Bloomberg Hurts Giuliani More Than Clinton

























Michael Bloomberg's possible entry into the presidential race appears to hurt Giuliani more than Clinton, based on analysis of data from SurveyUSA's recent polling in 16 states. While support for both candidates declines when Bloomberg is included in the vote question, Giuliani's support declines by an estimated 1.7 more percentage points than does Clinton's.

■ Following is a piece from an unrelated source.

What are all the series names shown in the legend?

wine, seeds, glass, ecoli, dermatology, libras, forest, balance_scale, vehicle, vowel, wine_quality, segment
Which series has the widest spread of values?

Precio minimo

The SurveyUSA data were collected by interactive voice response (i.e. "automated" survey) in AL, CA, IA, KS, KY, MA, MN, MO, NM, NY, OH, OR, TX, VA, WA and WI June 8-10, 2007 with approximately 500 respondents in each state. Respondents were first asked
If there were an election for President of the United States today, and the only two names on the ballot were Republican Rudy Giuliani and ... Democrat Hillary Clinton, who would you vote for?
The survey then asked
OK, now imagine that the election for president was a 3 way contest, and the 3 candidates on the ballot are Republican Rudolph Giuliani, Democrat Hillary Clinton, and Independent Michael Bloomberg.

(SurveyUSA asked about other candidate pairs as well, but the focus here is only on the Giuliani-Clinton-Bloomberg effects.)

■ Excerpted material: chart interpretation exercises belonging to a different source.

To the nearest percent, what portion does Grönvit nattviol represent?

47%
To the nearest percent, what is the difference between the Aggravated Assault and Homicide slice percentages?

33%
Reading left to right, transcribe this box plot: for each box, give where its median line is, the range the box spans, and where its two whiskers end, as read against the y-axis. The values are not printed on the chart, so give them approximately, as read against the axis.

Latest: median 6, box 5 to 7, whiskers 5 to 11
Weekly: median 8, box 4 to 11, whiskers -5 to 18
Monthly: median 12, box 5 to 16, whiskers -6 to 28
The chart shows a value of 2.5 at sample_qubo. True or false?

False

Adding a third option to any vote question should be expected to draw support away from both candidates in the two candidate only form. In the figure above, that means we would certainly expect the data points to fall below the black 45 degree line in the figure, meaning candidates do worse with three candidates than with two. That obviously occurs in the figure.

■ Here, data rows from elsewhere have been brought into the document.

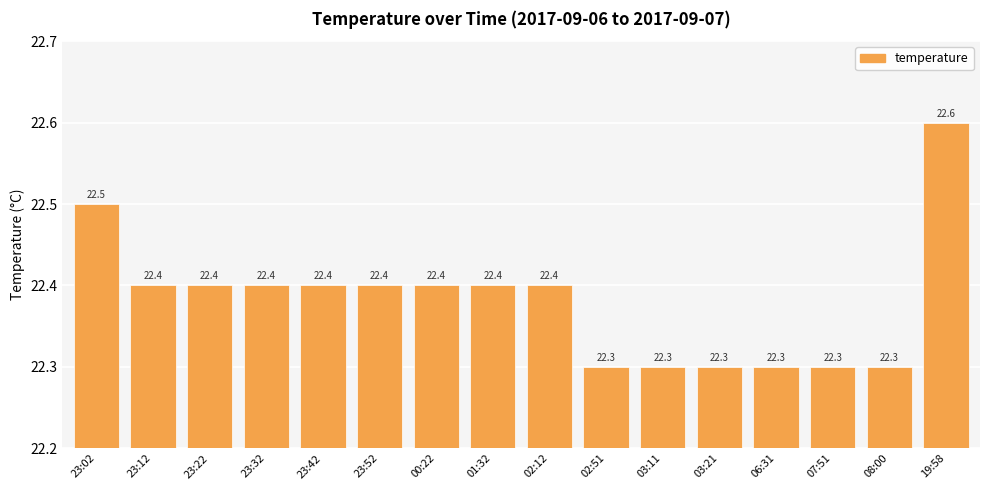

Reading left to right, list all the values displayed in this chart.

22.5	22.4	22.4	22.4	22.4	22.4	22.4	22.4	22.4	22.3	22.3	22.3	22.3	22.3	22.3	22.6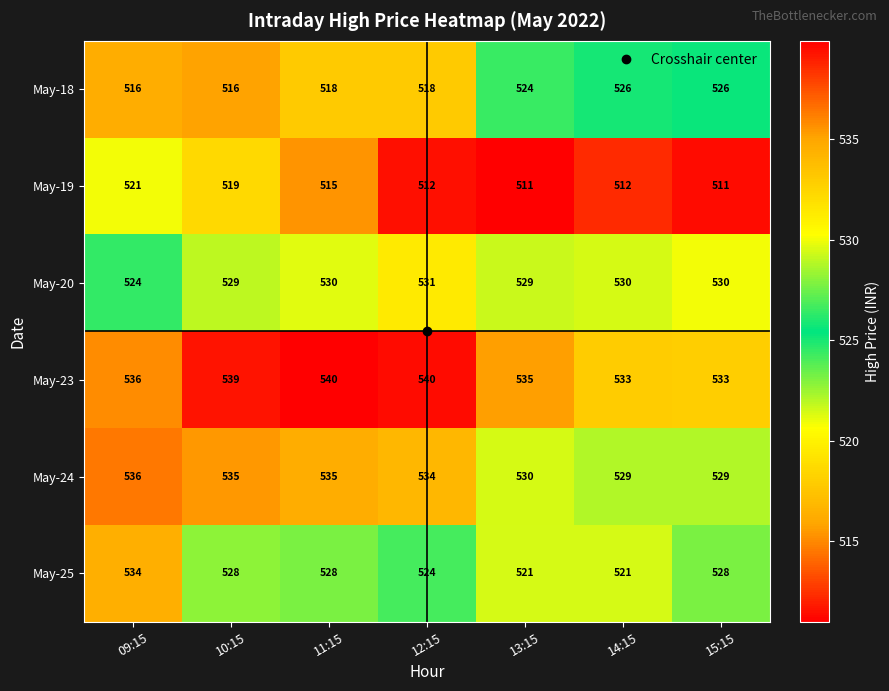

Rank the series by their maximum value, from lowest to highest.

May-19, May-18, May-20, May-25, May-24, May-23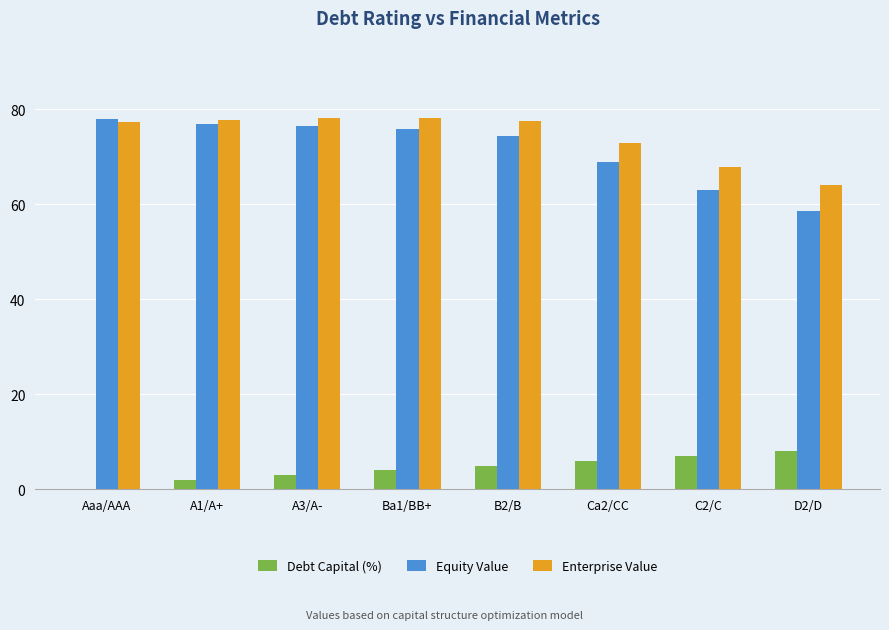

What is the total value across all series at C2/C?

137.8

The differential impact on the candidates is the more crucial point. If both candidates are equally affected, we'd expec the red and blue points in the figure to mix together more or less randomly in the plot. If one candidate is more damaged than the other, then the blue and red points should separate with one generally closer to the 45 degree line than the other. That's what we see.

Generally the Clinton (blue) points are above the Giuliani (red) points. If we take the simple average changes, Clinton loses an average of 3.6 points when Bloomberg is added, while Giuliani loses an average of 5.2 points. When we do a slightly fancier regression estimate, the net loss hurts Giuliani by 1.7 points more than it does Clinton. That difference is visible in the chart as the gap between the red and blue estimated regression lines.

As a Republican until this week, Bloomberg could be expected to draw more from the Republican than the Democratic candidate.

Of course this is all hypothetical with a mayor who says he expects to serve out his term. But you have to admit that an "all New York" three way race would have its charms.